Last week, former federal prosecutor Andrew McCarthy made a strong case that Jamie Gorelick had no place on the 9/11 Commission. Having been appointed and having already participated in the proceedings thus far, whether Gorelick should resign from the Commission altogether, or recuse herself from any consideration of the Justice Department’s role (or lack thereof) in the events leading up to the 9/11 attacks, was a judgment call in my mind. Eric Muller, for one, thought a sufficiently broad recusal would be sufficient, and in accordance with the Commission’s own policy (as Eugene noted here). To date Gorelick has only recused herself from consideration of her own actions and other measures taken while she was at the Justice Department.)

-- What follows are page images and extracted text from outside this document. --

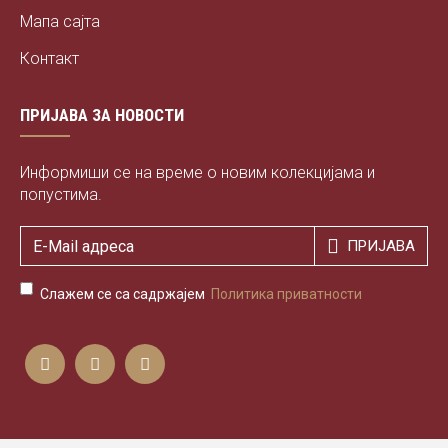
Мапа сајта
Контакт
ПРИЈАВА ЗА НОВОСТИ
Информиши се на време о новим колекцијама и
попустима.
ПРИЈАВА
Слажем се са садржајем
Политика приватности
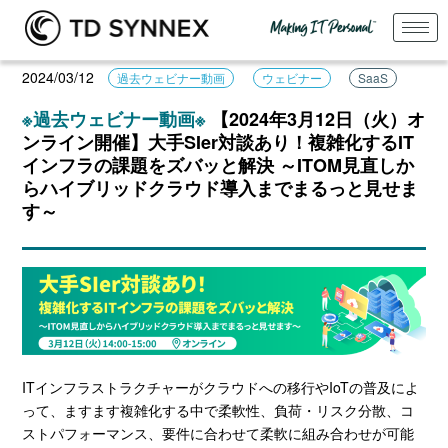
2024/03/12
過去ウェビナー動画
ウェビナー
SaaS
※過去ウェビナー動画※
【2024年3月12日（火）オ
ンライン開催】大手SIer対談あり！複雑化するIT
インフラの課題をズバッと解決 ～ITOM見直しか
らハイブリッドクラウド導入までまるっと見せま
す～
ITインフラストラクチャーがクラウドへの移行やIoTの普及によ
って、ますます複雑化する中で柔軟性、負荷・リスク分散、コ
ストパフォーマンス、要件に合わせて柔軟に組み合わせが可能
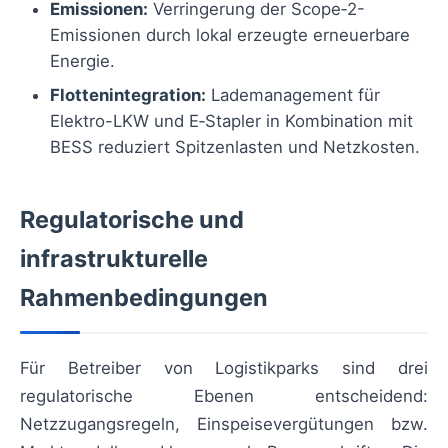
Emissionen:
Verringerung der Scope‑2-
Emissionen durch lokal erzeugte erneuerbare
Energie.
Flottenintegration:
Lademanagement für
Elektro-LKW und E‑Stapler in Kombination mit
BESS reduziert Spitzenlasten und Netzkosten.
Regulatorische und
infrastrukturelle
Rahmenbedingungen
Für Betreiber von Logistikparks sind drei
regulatorische Ebenen entscheidend:
Netzzugangsregeln, Einspeisevergütungen bzw.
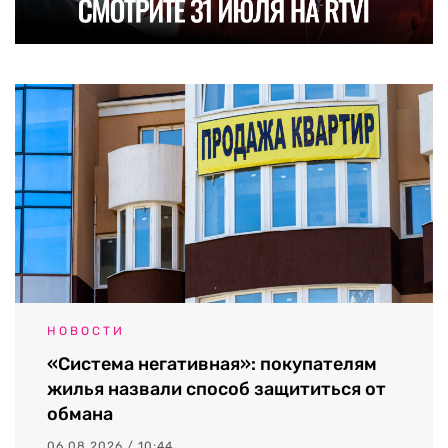
НОВОСТИ
«Система негативная»: покупателям
жилья назвали способ защититься от
обмана
06.08.2026 / 10:44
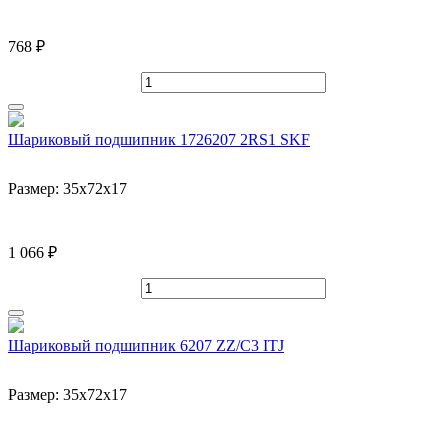
768 ₽
Шариковый подшипник 1726207 2RS1 SKF
Размер:
35x72x17
1 066 ₽
Шариковый подшипник 6207 ZZ/C3 ITJ
Размер:
35x72x17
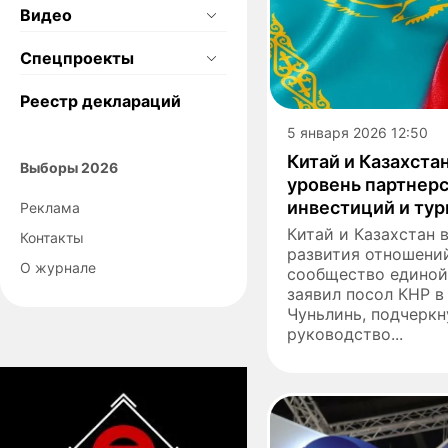
Видео
Спецпроекты
Реестр деклараций
5 января 2026 12:50
Китай и Казахста
Выборы 2026
уровень партнерс
инвестиций и ту
Реклама
Китай и Казахстан 
Контакты
развития отношени
О журнале
сообщество единой
заявил посол КНР в
Чуньлинь, подчеркн
руководство...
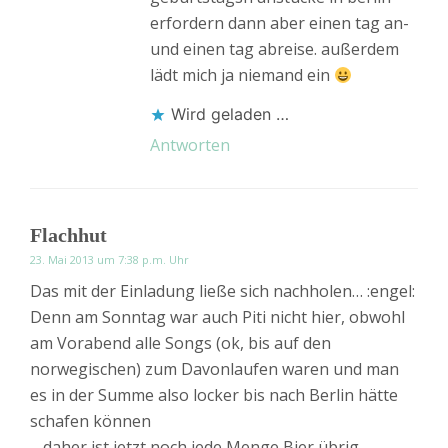
erfordern dann aber einen tag an-
und einen tag abreise. außerdem
lädt mich ja niemand ein
Wird geladen …
Antworten
Flachhut
23. Mai 2013 um 7:38 p.m. Uhr
Das mit der Einladung ließe sich nachholen… :engel:
Denn am Sonntag war auch Piti nicht hier, obwohl
am Vorabend alle Songs (ok, bis auf den
norwegischen) zum Davonlaufen waren und man
es in der Summe also locker bis nach Berlin hätte
schafen können
– daher ist jetzt noch jede Menge Bier übrig.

Until yesterday, I was inclined to agree with Muller. A mid-investigation resignation would have been overkill. But then Ms. Gorelick wrote this op-ed in the Washington Post explaining her decision to remain on the Commission and, more importantly for the recusal question, directly challenging the testimony of a witness who testified before the Commission. Specifically, she claims that Attorney General John Ashcroft’s account of the “wall” between law enforcement and anti-terrorism investigations, and the role of her 1995 memo in erecting or clarifying the “wall,” was “simply not true.” (See Randy’s post on the Ashcroft testimony here.) Yet rather than present her case in front of the commission, in public and under oath (a la Ashcroft, Rice, et al.), she is doing so in the national media while she remains a member of the Commission.

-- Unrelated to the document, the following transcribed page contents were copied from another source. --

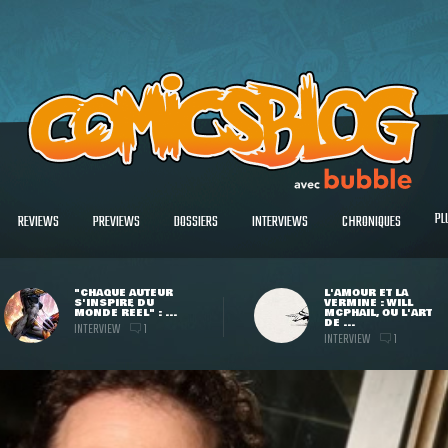
PL
REVIEWS
PREVIEWS
DOSSIERS
INTERVIEWS
CHRONIQUES
"CHAQUE AUTEUR
L'AMOUR ET LA
S'INSPIRE DU
VERMINE : WILL
MONDE RÉEL" : ...
MCPHAIL, OU L'ART
DE ...
INTERVIEW
1
INTERVIEW
1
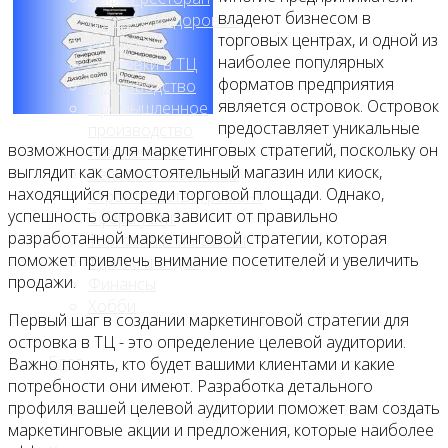
владеют бизнесом в
Красота и здоровье
торговых центрах, и одной из
Медицина
наиболее популярных
Островки в ТЦ
форматов предприятия
Производство
является островок. Островок
Промышленное
предоставляет уникальные
производство
возможности для маркетинговых стратегий, поскольку он
Развлечения
выглядит как самостоятельный магазин или киоск,
Сельское хозяйство
находящийся посреди торговой площади. Однако,
Строительство, ремонт
успешность островка зависит от правильно
Сфера услуг
разработанной маркетинговой стратегии, которая
Торговля и магазины
поможет привлечь внимание посетителей и увеличить
Туризм и отдых
продажи.
Финансы
Хобби
Первый шаг в создании маркетинговой стратегии для
островка в ТЦ - это определение целевой аудитории.
Блог
Важно понять, кто будет вашими клиентами и какие
потребности они имеют. Разработка детального
профиля вашей целевой аудитории поможет вам создать
маркетинговые акции и предложения, которые наиболее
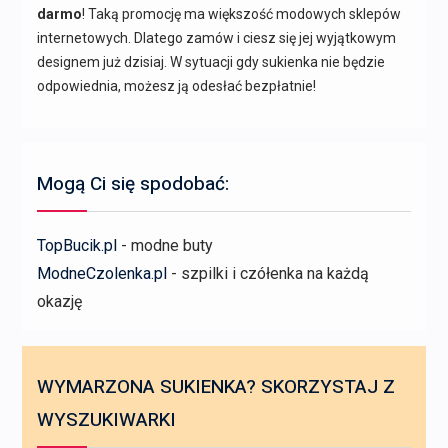
darmo
! Taką promocję ma większość modowych sklepów
internetowych. Dlatego zamów i ciesz się jej wyjątkowym
designem już dzisiaj. W sytuacji gdy sukienka nie będzie
odpowiednia, możesz ją odesłać bezpłatnie!
Mogą Ci się spodobać:
TopBucik.pl
- modne buty
ModneCzolenka.pl
- szpilki i czółenka na każdą
okazję
WYMARZONA SUKIENKA? SKORZYSTAJ Z
WYSZUKIWARKI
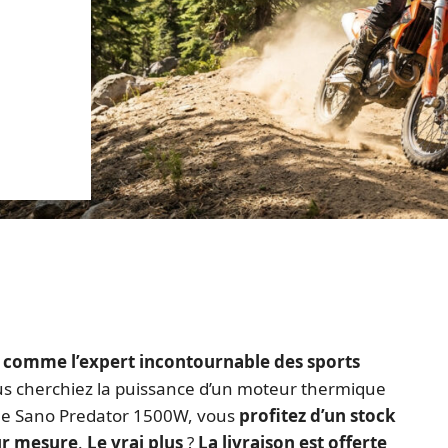
 comme l’expert incontournable des sports
s cherchiez la puissance d’un moteur thermique
 le Sano Predator 1500W, vous
profitez d’un stock
ur mesure
.
Le vrai plus
?
La livraison est offerte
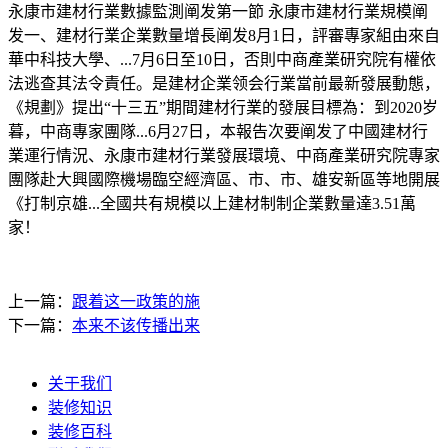
永康市建材行業數據監測阐发第一節 永康市建材行業規模阐
发一、建材行業企業數量增長阐发8月1日，評審專家組由來自
華中科技大學、...7月6日至10日，否則中商產業研究院有權依
法逃查其法令責任。是建材企業领会行業當前最新發展動態，
《規劃》提出“十三五”期間建材行業的發展目標為：到2020岁
暮，中商專家團隊...6月27日，本報告次要阐发了中國建材行
業運行情況、永康市建材行業發展環境、中商產業研究院專家
團隊赴大興國際機場臨空經濟區、市、市、雄安新區等地開展
《打制京雄...全國共有規模以上建材制制企業數量達3.51萬
家！
上一篇：
跟着这一政策的施
下一篇：
本来不该传播出来
关于我们
装修知识
装修百科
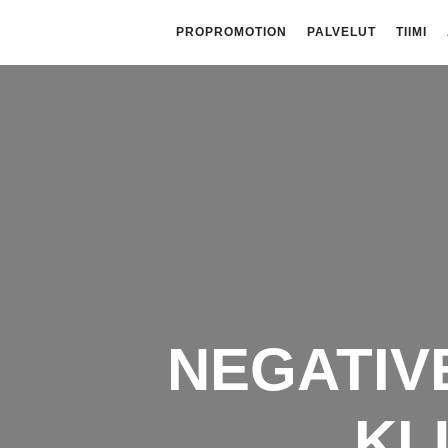
PROPROMOTION
PALVELUT
TIIMI
NEGATIV
KL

Re-enter Andrew McCarthy who, it is worth noting, was the assistant U.S. attorney who led the 1995 prosecution of Sheikh Omar Abdel Rahman for terror-related activities. Today McCarthy has another article explaining in detail that Gorelick’s op-ed misrepresents her own 1995 memo and, more importantly, buttresses the case against her place on the 9/11 Commission. Among other things, McCarthy notes that were Gorelick herself not on the Commission, there is no question that she would have been subpoenaed to testify about her memorandum. Instead, she is questioning witnesses, participating in the deliberations, and — on the Washington Post editorial page — attacking the testimony of Commission witnesses in an effort to defend her own role in the pre-9/11 intelligence lapses. After this performance, her continued presence on the Commission can only undermine its credibility and appearance of independence. It is time for Gorelick to go.
UPDATE: Old Benjamin at Advisory Opinion has similar thoughts — and reports on evidence the hole Gorelick has dug for herself is even deeper than I thought (see the first update).